The paper's reception was complicated by its provenance. When 404 Media reported on it and reached out to DeepMind for comment, the lab's letterhead was quietly removed from the paper and a disclaimer stating it represented Lerchner's "personal views" was moved to the top. The timing is notable: DeepMind CEO Demis Hassabis has publicly predicted AGI will have "10 times the impact of the Industrial Revolution, happening at 10 times the speed," and DeepMind was recently hiring for a "post-AGI research scientist" role. Philosophers of consciousness 404 spoke to praised the argument while noting it largely reinvents wheels that the consciousness research community has been building for decades. The detachment of the lab's name is the real story — it suggests DeepMind views the paper's conclusions as incompatible with the narrative the company needs to maintain publicly.

deepmind.google ↗
The removal of the DeepMind letterhead is doing a lot of work in this story. If the paper's argument is correct — and the philosophers 404 consulted generally agreed with its logic — then the CEO of the organization that published it has been making materially misleading statements about the future of AI to investors, governments, and the public. Lerchner's argument, reduced to its core: AI systems are sophisticated tools for manipulating patterns that humans have already organized. They cannot be conscious because consciousness requires a self that exists prior to the map, not one that is constituted by it. The practical implication is a hard cap on AI capability — not soon, but structurally. That's not a message that's compatible with a $65 billion fundraising cycle. The paper should be read by anyone who wants to think rigorously about what AI can and cannot do. The quiet removal of the letterhead should be read by everyone else as a signal about what the lab's leadership actually thinks of honest internal dissent.
Mira's Take

Today's brief has a through-line that's easy to miss if you read the stories individually: every major AI institution is currently managing a gap between what it says publicly and what it's actually doing. Google's employees were told their concerns mattered, then the deal was signed. DeepMind's letterhead was removed from a paper that contradicted the CEO's public statements. OpenAI's witnesses are about to spend weeks testifying under oath about what they actually believed during the years the public was told one story. Anthropic is building guardrails into the most capable vulnerability-finding model ever released, while the open-weight alternatives those guardrails can't reach are already being prepared.

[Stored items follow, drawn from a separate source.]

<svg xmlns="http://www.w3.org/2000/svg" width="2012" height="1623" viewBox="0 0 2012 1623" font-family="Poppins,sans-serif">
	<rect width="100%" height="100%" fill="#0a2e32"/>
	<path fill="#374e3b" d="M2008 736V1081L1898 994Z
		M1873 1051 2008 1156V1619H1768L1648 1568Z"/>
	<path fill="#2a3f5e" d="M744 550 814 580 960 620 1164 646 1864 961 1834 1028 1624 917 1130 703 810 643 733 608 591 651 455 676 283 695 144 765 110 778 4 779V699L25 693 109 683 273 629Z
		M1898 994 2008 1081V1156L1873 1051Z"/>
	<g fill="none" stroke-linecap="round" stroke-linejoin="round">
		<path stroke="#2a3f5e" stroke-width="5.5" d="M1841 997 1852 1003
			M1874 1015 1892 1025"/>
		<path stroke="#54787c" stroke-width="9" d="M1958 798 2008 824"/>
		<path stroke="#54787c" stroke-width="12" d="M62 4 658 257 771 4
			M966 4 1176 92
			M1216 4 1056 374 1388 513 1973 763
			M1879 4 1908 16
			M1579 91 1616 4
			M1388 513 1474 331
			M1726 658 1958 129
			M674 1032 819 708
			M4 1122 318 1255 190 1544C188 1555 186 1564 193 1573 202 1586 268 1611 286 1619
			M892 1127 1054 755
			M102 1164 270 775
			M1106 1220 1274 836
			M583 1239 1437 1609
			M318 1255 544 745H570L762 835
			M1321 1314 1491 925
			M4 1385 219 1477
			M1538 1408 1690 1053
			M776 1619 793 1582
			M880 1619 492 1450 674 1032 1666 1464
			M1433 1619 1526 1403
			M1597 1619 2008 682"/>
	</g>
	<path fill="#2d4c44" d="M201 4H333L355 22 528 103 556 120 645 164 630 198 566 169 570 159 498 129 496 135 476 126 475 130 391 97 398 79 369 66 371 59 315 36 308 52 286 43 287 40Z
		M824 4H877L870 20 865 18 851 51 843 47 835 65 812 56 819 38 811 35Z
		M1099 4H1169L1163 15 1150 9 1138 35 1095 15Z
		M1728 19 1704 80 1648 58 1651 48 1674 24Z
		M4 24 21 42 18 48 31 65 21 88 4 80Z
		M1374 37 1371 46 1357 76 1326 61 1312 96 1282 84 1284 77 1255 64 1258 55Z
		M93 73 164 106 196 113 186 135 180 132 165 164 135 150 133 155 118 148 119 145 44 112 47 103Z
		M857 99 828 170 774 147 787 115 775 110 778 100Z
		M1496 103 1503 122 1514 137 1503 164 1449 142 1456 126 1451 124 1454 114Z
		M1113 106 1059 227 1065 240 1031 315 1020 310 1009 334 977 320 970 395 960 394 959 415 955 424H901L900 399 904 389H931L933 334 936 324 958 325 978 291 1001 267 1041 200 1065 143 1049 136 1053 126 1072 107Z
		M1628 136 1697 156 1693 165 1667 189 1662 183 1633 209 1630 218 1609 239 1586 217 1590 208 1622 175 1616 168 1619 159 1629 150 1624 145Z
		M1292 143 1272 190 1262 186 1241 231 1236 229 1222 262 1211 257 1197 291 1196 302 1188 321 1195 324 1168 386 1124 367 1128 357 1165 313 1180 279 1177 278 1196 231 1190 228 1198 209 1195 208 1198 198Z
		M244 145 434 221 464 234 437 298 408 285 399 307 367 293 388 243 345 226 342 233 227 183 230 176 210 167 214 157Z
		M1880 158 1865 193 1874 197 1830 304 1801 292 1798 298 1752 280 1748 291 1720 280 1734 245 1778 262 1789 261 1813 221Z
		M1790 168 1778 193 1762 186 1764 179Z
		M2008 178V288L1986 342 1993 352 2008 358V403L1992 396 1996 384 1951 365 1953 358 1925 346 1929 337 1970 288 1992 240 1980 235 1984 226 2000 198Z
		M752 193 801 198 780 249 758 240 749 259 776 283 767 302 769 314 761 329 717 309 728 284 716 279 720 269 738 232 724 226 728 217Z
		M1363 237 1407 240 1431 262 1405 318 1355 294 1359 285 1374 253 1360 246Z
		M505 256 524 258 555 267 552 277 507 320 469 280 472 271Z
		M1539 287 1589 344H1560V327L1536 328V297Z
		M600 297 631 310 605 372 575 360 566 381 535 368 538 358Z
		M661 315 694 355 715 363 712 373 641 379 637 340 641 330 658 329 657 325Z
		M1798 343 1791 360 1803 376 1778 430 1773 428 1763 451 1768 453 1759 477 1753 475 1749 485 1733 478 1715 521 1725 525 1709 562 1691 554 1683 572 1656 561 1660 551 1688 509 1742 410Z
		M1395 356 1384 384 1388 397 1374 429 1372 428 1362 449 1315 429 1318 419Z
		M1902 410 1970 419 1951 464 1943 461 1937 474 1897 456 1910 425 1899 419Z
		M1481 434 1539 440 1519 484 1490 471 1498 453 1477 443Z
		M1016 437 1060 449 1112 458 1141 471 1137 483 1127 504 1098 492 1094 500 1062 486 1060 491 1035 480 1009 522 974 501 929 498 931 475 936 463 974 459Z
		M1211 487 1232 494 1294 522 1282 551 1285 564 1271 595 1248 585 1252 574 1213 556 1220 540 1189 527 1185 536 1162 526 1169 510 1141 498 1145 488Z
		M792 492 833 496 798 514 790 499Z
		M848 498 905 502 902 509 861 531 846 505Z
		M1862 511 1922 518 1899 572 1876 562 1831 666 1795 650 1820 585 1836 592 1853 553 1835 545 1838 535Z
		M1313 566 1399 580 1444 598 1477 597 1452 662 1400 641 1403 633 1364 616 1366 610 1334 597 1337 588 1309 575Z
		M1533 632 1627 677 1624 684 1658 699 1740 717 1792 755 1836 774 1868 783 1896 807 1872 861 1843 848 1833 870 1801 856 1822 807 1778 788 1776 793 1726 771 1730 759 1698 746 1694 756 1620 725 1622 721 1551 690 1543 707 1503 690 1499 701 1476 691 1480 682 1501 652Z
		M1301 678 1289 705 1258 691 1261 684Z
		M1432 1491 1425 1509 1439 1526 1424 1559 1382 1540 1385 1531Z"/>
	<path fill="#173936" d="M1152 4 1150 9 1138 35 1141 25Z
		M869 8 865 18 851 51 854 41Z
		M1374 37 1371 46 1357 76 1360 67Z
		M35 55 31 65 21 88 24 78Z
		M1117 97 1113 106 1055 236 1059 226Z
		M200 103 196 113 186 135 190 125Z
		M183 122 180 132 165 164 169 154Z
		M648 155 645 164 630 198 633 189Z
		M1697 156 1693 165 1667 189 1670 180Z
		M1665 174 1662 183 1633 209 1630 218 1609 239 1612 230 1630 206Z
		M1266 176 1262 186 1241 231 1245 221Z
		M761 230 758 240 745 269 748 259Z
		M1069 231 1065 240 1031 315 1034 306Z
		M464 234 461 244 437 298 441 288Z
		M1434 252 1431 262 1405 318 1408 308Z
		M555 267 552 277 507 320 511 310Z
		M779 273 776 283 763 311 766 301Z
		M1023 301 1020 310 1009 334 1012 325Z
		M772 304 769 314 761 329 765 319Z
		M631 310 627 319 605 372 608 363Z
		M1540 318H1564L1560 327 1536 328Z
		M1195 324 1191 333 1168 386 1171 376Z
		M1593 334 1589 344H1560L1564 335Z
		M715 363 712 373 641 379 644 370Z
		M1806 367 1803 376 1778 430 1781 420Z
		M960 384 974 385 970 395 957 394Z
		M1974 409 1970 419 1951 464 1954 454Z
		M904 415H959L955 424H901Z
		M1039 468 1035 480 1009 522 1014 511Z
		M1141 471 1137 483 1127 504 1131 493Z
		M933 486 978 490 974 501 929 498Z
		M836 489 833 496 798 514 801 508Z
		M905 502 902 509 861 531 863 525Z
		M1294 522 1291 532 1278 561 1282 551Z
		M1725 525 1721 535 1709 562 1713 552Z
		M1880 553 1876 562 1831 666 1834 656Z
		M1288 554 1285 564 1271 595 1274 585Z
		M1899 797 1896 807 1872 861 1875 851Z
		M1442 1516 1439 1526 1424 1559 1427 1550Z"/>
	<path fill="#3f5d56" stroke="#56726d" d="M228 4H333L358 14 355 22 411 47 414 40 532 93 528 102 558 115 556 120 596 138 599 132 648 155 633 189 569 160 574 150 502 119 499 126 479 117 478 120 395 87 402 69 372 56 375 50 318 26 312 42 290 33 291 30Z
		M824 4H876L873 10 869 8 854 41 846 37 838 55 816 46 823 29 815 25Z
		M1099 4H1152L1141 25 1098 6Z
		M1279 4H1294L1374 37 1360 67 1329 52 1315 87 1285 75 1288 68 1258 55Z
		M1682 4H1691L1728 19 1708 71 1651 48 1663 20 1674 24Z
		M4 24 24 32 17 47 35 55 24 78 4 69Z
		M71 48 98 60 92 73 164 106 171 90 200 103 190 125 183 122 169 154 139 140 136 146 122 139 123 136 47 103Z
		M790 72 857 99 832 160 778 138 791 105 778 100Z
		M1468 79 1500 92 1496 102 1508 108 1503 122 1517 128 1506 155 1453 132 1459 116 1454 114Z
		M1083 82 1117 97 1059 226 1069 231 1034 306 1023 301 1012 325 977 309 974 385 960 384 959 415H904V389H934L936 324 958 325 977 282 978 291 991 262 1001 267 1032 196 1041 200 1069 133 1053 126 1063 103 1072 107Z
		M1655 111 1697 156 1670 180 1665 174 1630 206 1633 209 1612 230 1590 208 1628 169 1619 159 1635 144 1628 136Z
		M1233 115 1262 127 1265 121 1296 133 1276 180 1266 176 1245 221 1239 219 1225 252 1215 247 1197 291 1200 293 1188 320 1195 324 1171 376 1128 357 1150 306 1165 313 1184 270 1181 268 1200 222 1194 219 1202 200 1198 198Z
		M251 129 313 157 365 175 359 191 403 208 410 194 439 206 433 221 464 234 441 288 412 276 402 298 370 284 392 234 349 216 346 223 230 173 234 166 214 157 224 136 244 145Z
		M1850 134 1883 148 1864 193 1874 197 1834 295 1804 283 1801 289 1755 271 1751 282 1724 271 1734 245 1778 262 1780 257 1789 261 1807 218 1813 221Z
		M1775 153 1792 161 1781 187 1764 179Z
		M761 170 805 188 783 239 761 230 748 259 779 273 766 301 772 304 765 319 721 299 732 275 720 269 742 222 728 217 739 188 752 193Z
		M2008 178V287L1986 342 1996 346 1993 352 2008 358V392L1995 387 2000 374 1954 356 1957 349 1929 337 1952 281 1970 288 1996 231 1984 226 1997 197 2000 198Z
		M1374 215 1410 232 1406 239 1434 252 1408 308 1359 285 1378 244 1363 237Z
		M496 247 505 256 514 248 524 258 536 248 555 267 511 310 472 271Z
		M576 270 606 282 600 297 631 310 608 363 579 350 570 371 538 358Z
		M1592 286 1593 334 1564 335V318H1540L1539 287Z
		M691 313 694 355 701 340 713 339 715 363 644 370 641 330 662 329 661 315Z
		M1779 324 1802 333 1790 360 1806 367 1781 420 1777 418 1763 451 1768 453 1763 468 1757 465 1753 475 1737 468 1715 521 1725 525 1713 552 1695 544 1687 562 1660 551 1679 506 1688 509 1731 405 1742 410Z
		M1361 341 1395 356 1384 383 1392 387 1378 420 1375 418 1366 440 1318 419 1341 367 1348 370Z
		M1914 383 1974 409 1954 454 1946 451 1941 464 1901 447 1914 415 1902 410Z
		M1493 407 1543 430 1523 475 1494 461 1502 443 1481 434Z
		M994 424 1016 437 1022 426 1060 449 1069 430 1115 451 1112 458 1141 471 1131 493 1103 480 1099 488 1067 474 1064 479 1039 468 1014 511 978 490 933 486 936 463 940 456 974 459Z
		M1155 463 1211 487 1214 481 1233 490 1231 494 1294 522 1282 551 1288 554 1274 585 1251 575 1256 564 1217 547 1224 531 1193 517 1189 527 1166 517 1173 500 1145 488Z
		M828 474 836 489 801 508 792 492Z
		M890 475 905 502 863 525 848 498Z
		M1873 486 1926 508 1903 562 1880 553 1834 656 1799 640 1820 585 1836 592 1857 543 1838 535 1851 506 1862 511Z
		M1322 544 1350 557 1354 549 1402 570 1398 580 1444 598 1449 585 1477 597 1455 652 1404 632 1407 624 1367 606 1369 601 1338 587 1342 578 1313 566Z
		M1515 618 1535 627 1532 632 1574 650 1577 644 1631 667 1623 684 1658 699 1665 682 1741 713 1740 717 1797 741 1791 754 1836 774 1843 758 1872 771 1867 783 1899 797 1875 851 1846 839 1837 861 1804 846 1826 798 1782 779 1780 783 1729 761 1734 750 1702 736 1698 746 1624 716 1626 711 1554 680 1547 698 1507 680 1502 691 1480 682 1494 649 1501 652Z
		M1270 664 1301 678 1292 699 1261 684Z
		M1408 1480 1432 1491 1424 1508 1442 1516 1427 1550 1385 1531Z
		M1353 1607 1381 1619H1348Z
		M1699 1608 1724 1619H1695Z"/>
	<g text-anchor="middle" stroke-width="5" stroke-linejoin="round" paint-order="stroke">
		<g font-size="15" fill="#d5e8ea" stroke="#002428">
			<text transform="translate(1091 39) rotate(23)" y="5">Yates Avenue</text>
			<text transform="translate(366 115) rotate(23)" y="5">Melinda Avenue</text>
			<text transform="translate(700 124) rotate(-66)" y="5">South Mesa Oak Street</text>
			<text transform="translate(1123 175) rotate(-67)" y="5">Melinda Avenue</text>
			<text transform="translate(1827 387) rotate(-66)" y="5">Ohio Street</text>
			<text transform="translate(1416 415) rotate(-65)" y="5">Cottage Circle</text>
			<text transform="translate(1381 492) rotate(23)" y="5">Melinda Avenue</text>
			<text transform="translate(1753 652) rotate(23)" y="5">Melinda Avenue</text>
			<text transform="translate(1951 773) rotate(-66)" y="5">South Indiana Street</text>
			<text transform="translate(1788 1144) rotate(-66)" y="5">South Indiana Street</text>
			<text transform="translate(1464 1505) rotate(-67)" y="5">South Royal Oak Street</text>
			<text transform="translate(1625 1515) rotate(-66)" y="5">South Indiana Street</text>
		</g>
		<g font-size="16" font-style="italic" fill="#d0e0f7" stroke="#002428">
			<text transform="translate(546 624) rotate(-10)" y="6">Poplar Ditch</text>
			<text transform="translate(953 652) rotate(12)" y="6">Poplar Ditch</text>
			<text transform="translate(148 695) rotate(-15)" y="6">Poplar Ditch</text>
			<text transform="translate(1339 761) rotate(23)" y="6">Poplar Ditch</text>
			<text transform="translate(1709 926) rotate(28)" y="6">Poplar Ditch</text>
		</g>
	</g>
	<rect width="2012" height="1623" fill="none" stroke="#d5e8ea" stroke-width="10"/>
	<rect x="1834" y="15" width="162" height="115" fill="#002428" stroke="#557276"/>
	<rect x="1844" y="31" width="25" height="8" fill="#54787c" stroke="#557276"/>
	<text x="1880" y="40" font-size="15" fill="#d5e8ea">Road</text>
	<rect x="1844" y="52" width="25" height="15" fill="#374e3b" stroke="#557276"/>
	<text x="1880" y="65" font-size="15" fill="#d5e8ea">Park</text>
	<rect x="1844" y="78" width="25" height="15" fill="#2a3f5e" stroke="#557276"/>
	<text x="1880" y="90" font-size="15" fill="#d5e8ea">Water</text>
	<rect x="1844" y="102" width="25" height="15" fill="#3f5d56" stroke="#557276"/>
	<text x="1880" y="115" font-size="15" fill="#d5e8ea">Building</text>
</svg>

The Google-Pentagon story is the most immediately significant. The "any lawful purpose" framing is legally broad to the point of being almost meaningless as a constraint. The specific carve-outs — no domestic mass surveillance, no autonomous weapons without "appropriate human oversight" — are not defined, not audited, and not enforceable by Google itself. What Google agreed to is a deal that looks like it has guardrails but functions like it doesn't. That's not a conspiracy — it's what happens when "responsible AI" principles are stress-tested by actual government contracting processes and the fear of being blacklisted like Anthropic was. The incentive structure runs directly against the stated values.

The cybersecurity story is worth sitting with longer than it typically gets. The "tidal wave" framing isn't hyperbole — AI-assisted vulnerability discovery is a genuine phase transition in the threat landscape, and the timeline for when that wave reaches mainstream impact is likely measured in months, not years. If 2026 is when security debt comes due, it's worth asking which systems are most exposed. Critical infrastructure built on legacy software that no one previously bothered to audit extensively is the obvious answer. The organizations that will be most hurt aren't the ones with sophisticated security teams — it's the ones that assumed no one would bother to look.